A 15-year debate about plans to extend Frankfurt International Airport into nearby woodland erupted this month into scenes resembling civil war. Hooded youths barricaded freeways, catapulted steel pellets at police, and hurled Molotov cocktails - all in the name of ecology. The cause was the State of Hesse's stubborn insistence on enforcing its legal right to chop down 300,000 trees and build a 2.5-mile concrete runway designed to keep the airport internationally competitive in the 1980s.
But last weekend's fierce clashes may just have spawned the seeds of a compromise, for both sides seemed genuinely shocked at what they had done. The conflict, known locally as the ''Battle of Startbahn West'' (West runway), highlights West Germany's problems in weighing a staunch attachment to the rule of law against respect for the rights of aggrieved minorities.
The antirunway campaign began more than a decade ago as a suburban movement uniting anxious citizens concerned about noise and air pollution, preserving scarce woodland, and protecting the value of their property. But it escalated into a relentless battle of wills between the modern industrial state and its critics.
Supporters of the $60 million extension say the extra 15 percent capacity it will provide is essential if Frankfurt is to maintain its place as Europe's second-busiest airport.
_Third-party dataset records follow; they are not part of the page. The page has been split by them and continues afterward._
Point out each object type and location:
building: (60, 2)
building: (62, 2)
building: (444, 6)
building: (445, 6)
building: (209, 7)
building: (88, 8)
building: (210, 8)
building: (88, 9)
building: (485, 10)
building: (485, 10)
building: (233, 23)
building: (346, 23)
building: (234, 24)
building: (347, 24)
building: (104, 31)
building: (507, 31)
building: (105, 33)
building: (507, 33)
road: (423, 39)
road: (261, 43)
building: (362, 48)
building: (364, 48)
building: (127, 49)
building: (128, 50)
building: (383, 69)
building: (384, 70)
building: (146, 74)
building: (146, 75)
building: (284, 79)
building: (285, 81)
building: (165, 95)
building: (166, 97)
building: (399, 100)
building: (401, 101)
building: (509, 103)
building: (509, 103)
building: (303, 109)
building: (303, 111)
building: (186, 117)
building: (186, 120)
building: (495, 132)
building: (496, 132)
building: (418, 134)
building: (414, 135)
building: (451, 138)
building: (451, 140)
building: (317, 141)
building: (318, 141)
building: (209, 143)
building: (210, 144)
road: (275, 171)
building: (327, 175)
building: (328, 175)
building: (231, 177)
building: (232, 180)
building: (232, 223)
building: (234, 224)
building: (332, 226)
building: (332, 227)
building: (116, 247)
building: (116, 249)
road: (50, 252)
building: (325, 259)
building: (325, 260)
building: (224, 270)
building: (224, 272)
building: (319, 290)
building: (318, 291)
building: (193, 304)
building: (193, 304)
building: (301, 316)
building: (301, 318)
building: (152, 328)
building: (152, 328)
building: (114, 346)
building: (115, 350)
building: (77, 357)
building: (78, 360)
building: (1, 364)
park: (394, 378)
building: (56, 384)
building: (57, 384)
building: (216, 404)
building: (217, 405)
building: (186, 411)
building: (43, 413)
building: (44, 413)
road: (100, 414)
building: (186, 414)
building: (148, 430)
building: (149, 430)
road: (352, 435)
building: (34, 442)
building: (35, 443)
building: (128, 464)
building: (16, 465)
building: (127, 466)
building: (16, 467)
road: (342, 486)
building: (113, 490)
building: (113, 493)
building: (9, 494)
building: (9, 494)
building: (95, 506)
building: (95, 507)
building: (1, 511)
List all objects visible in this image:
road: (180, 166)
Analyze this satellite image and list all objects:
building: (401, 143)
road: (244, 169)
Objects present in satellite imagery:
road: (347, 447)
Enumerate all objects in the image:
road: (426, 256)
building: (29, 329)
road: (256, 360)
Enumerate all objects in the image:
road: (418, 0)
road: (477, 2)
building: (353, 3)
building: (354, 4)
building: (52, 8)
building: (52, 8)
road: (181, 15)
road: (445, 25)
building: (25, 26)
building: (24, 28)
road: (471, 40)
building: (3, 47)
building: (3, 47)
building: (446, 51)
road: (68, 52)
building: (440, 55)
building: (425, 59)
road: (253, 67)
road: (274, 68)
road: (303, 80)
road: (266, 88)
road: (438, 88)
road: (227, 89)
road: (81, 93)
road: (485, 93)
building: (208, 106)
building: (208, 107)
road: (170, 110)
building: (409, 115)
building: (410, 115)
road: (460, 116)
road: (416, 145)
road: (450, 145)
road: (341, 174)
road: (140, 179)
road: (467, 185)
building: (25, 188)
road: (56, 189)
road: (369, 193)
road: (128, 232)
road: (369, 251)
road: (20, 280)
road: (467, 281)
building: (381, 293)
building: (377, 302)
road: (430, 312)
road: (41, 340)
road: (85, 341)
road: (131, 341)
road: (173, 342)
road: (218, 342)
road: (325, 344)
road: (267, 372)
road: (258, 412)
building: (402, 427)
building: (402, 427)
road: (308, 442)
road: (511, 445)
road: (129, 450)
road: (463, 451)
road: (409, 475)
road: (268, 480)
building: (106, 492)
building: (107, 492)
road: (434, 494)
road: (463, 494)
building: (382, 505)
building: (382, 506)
Flight delays have become so frequent that major airlines are threatening to desert Frankfurt, putting many of the airport's 32, 000 jobs at risk, they say.
Opponents argue the runway would only fractionally increase capacity at a time when world air traffic is contracting anyway - and this at the cost of untold damage to Frankfurt's already troubled environment. The financial metropolis with a population of some 700,000, was bombed to rubble in World War II and has a chronic shortage of green space.
But it is a war of faith rather than figures, pitting disaffected youth against hardened politicians and job-conscious trade unionists in a standoff similar to West Germany's running conflicts about nuclear energy and NATO's nuclear weapons.
The antirunway movement has long been an uneasy coalition between worried citizens, genuine ecologists (the so-called ''greens'') and radicals (nicknamed the ''red greens''). In what looked like a desperate bid to prevent the inevitable, they got up a petition with more than 220,000 signatures recently to have the issue decided by a referendum.
State Premier Holger Borner dismissed the move as unconstitutional, and unless the Hesse Supreme Court overrules him, the protesters will have reached the end of their road in legal efforts to have the airport extension scrapped. A private opinion poll conducted for the state government shows that even if a referendum were held tomorrow, 60 percent of the local electorate would still vote for the runway.
The signs are that the protesters realize this and are turning instead to civil disobedience.
Mr. Borner decided not to sit back and let justice take its plodding course. In a surprise move, he sent 5,000 battle-dressed riot police into the woods last month to demolish a makeshift village of wooden huts built by demonstrators in the path of the proposed runway. The government was acting within its rights, but its tough stand set off a chain reaction of violence in which both policemen and protesters ran wild. On the antirunway side, the ''red green'' radicals took over.
A police force driven to the edge of tolerance by some 600,000 hours of overtime this year because of the airport issue swung its batons with almost desperate fury, sparing neither journalists nor bystanders. In two weeks of almost daily clashes, hundreds of people were injured and damage ran to millions of dollars.
West German commentators, stunned by the violence, seemed perplexed at the passions unleashed by the runway issue and unable to focus on anything except the threat to the rule of law. The lack of flexibility on both sides, thwarting patient mediation efforts by the Lutheran Church, had turned a nagging local conflict into a bitter national confrontation in which both sides were utterly convinced of their own rectitude.
The margin for compromise is slim, since as one local official said, ''You can't build half a runway.''
But there may just be a way out. If concerned citizens can regain control of their movement from the radicals, and if Mr. Borner's shaky government feels able to make concessions without losing face, they might agree to a symbolic tree-felling stop for the few weeks until the Hesse Supreme Court rules on the legality of a referendum.